[R] detecting any element in a vector of strings, appearing anywhere in any of several character variables in a dataframe

[Christopher W Ryan]

Thanks everyone.  John's original solution worked great.  And with
27,000 records, 65 alarm.words, and 6 columns to search, it takes only
about 15 seconds.  That is certainly adequate for my needs.  But I
will try out the other strategies too.

And thanks also for lot's of new R things to learn--grep, grepl,
do.call . . . that's always a bonus!

--Chris Ryan

On Thu, Jul 9, 2015 at 1:52 PM, Bert Gunter <bgunter.4567 at gmail.com> wrote:
> Yup, that does it. Let grep figure out what's a word rather than doing
> it manually. Forgot about "\b"
>
> Cheers,
> Bert
>
>
> Bert Gunter
>
> "Data is not information. Information is not knowledge. And knowledge
> is certainly not wisdom."
>    -- Clifford Stoll
>
>
> On Thu, Jul 9, 2015 at 10:30 AM, Jeff Newmiller
> <jdnewmil at dcn.davis.ca.us> wrote:
>> Just add a word break marker before and after:
>>
>> zz$v5 <- grepl( paste0( "\\b(", paste0( alarm.words, collapse="|" ), ")\\b" ), do.call( paste, zz[ , 2:3 ] ) ) )

**Material shown:**

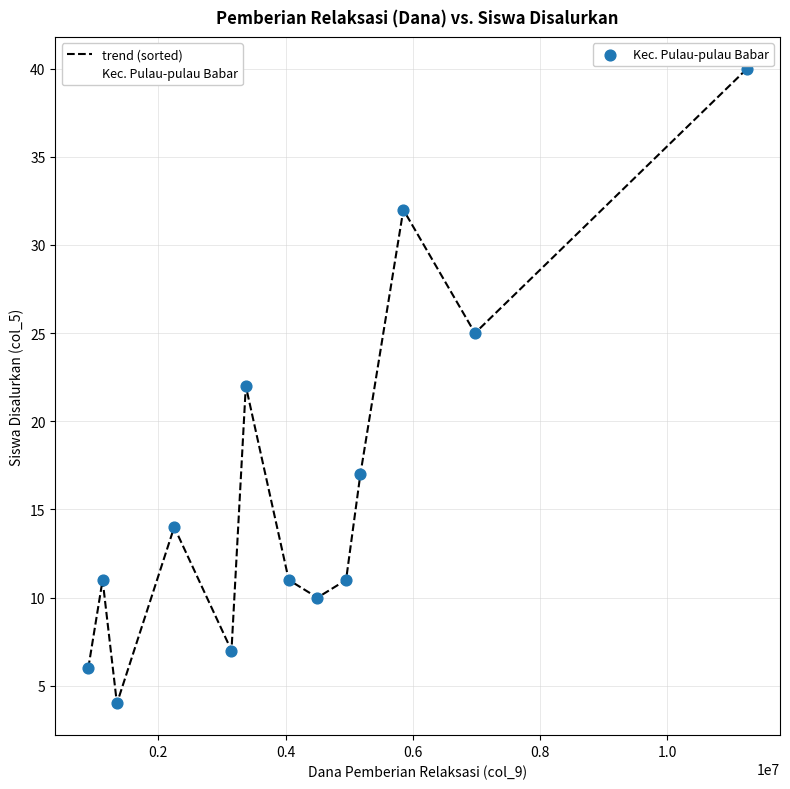

What is the difference between the maximum and minimum values?

36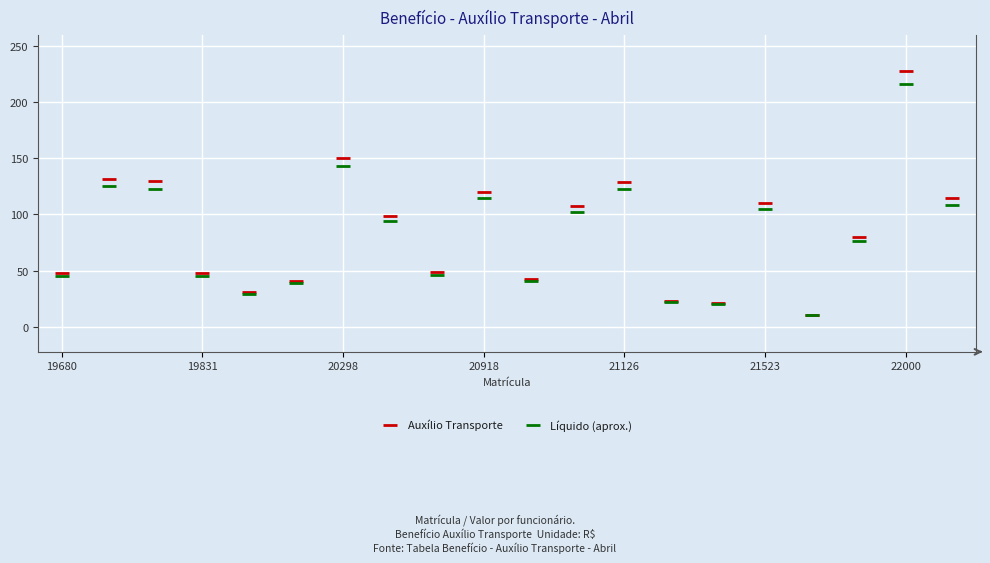

List the series in order of their peak value, lowest first.

Líquido (aprox.), Auxílio Transporte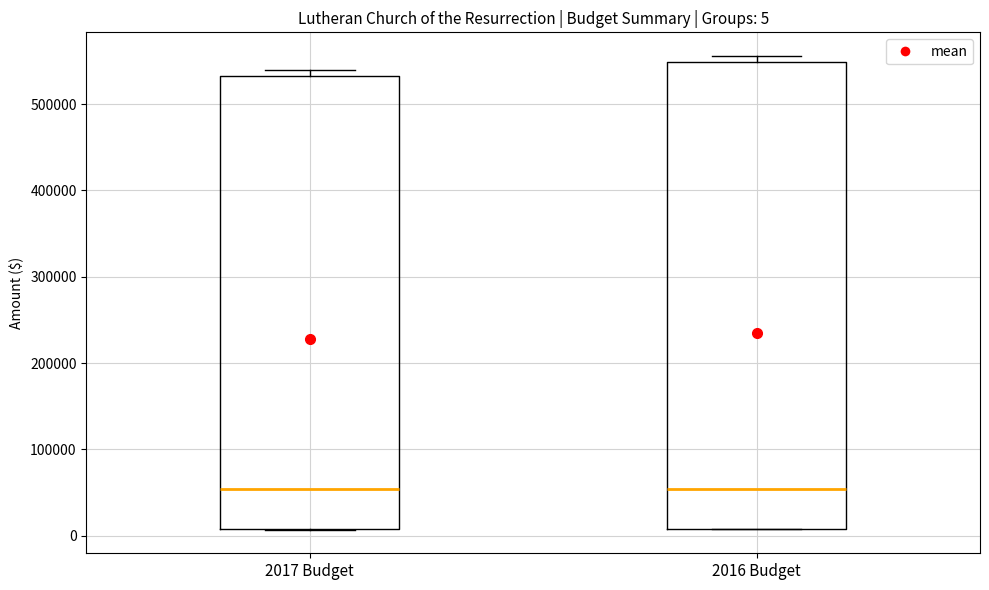

Which box is the tallest, from its lower edge to its upper edge?

2016 Budget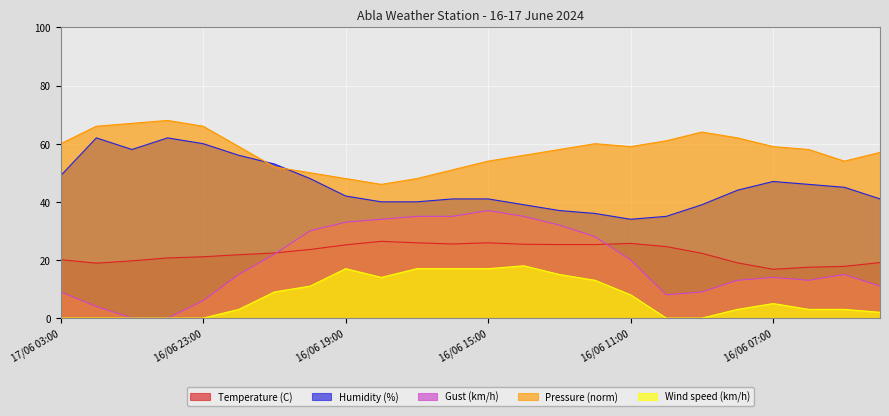

At which category is the sum across all series the highest?

16/06 15:00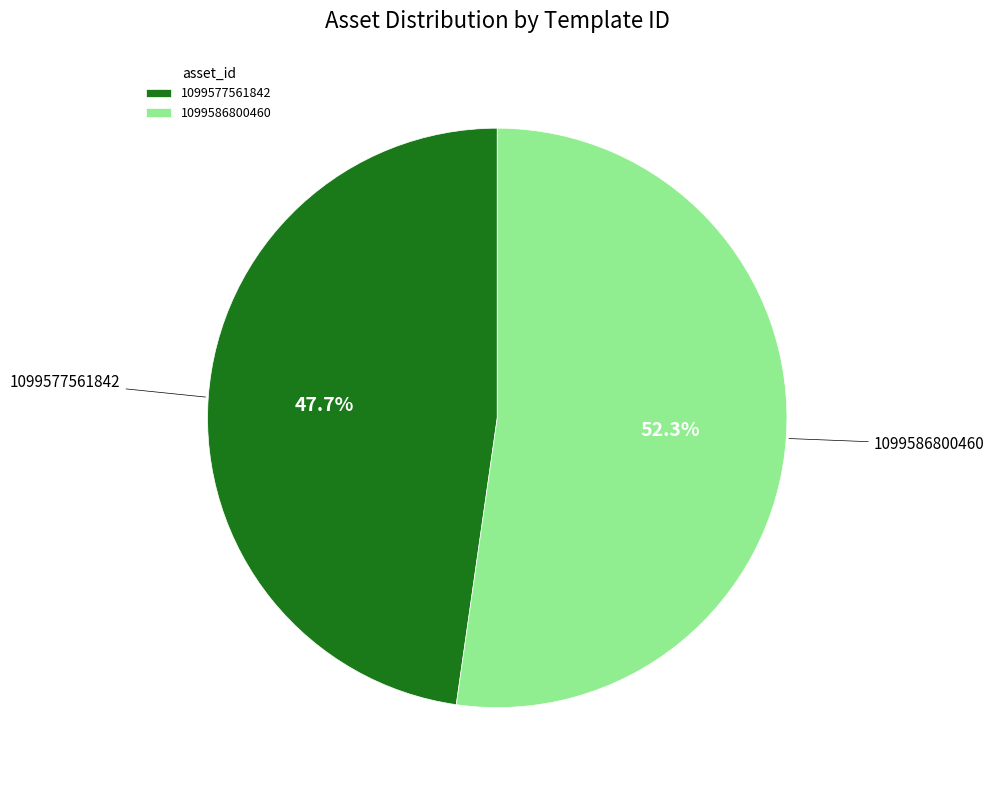

Between 1099586800460 and 1099577561842, which is larger?

1099586800460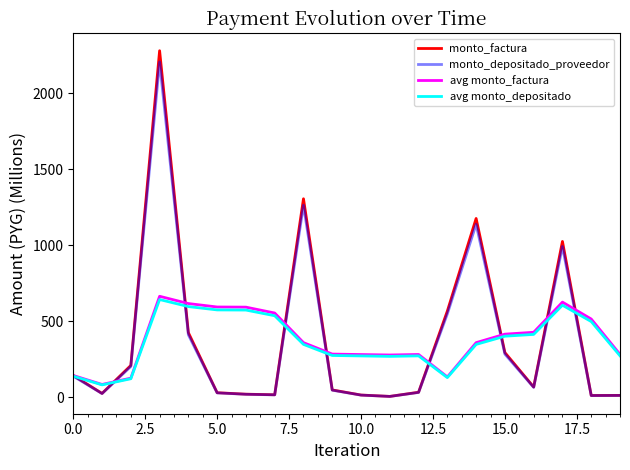

Does the chart display data point markers on the line(s)?

No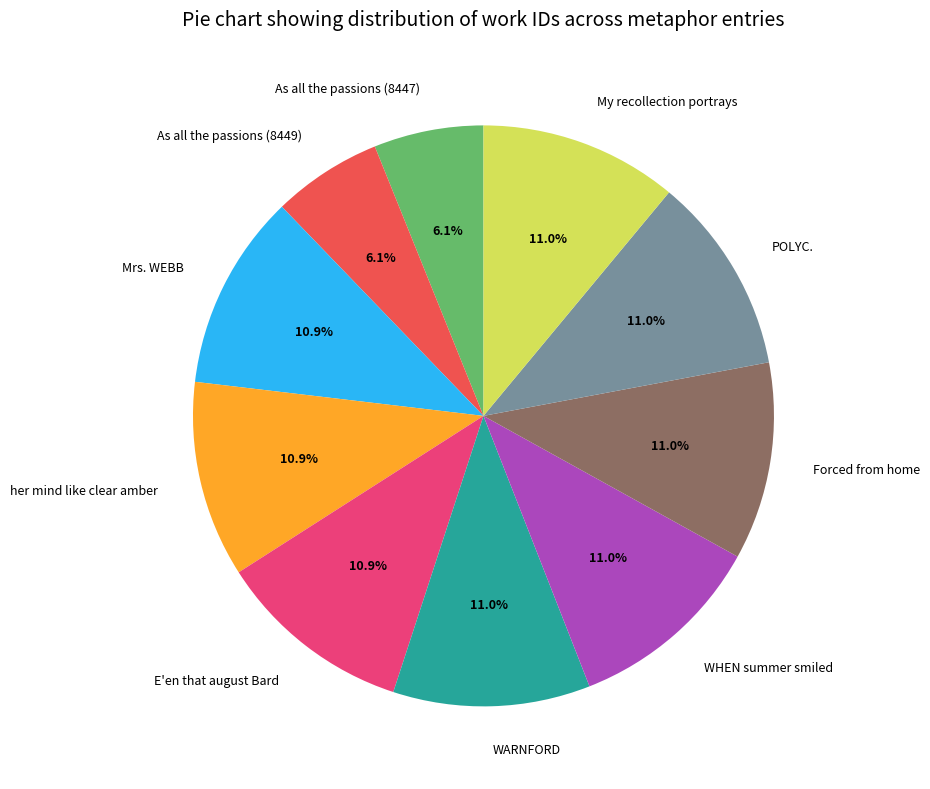

True or false: POLYC. accounts for 4% of the total.

False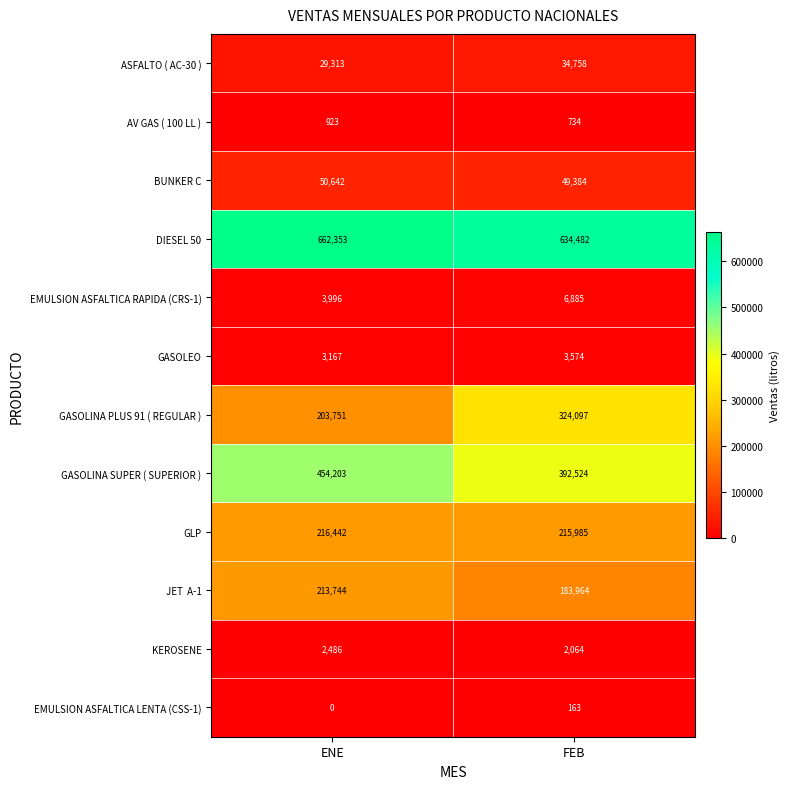

Read the GASOLEO value at FEB, to the nearest 5.

3575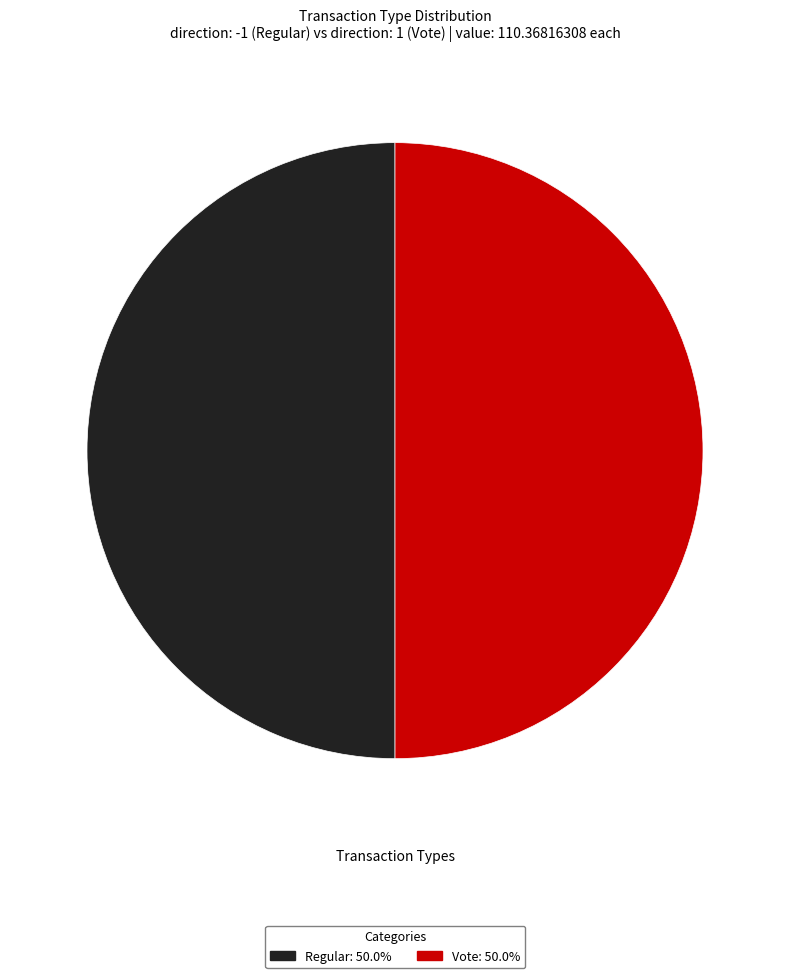

Approximately how many times larger is the value at Regular compared to Vote?

1.0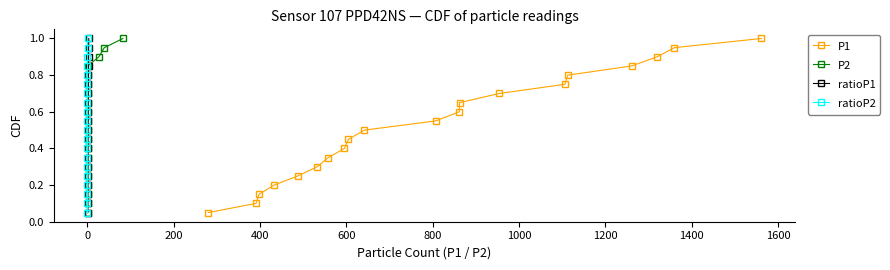

How many lines are shown in the chart?

4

**Instructions for the task:** Copy out the R mailing-list thread above on matching a vector of words across several dataframe columns, reproducing it in full and without changes.

**Answer below:**
[R] detecting any element in a vector of strings, appearing anywhere in any of several character variables in a dataframe

[Christopher W Ryan]

Thanks everyone.  John's original solution worked great.  And with
27,000 records, 65 alarm.words, and 6 columns to search, it takes only
about 15 seconds.  That is certainly adequate for my needs.  But I
will try out the other strategies too.

And thanks also for lot's of new R things to learn--grep, grepl,
do.call . . . that's always a bonus!

--Chris Ryan

On Thu, Jul 9, 2015 at 1:52 PM, Bert Gunter <bgunter.4567 at gmail.com> wrote:
> Yup, that does it. Let grep figure out what's a word rather than doing
> it manually. Forgot about "\b"
>
> Cheers,
> Bert
>
>
> Bert Gunter
>
> "Data is not information. Information is not knowledge. And knowledge
> is certainly not wisdom."
>    -- Clifford Stoll
>
>
> On Thu, Jul 9, 2015 at 10:30 AM, Jeff Newmiller
> <jdnewmil at dcn.davis.ca.us> wrote:
>> Just add a word break marker before and after:
>>
>> zz$v5 <- grepl( paste0( "\\b(", paste0( alarm.words, collapse="|" ), ")\\b" ), do.call( paste, zz[ , 2:3 ] ) ) )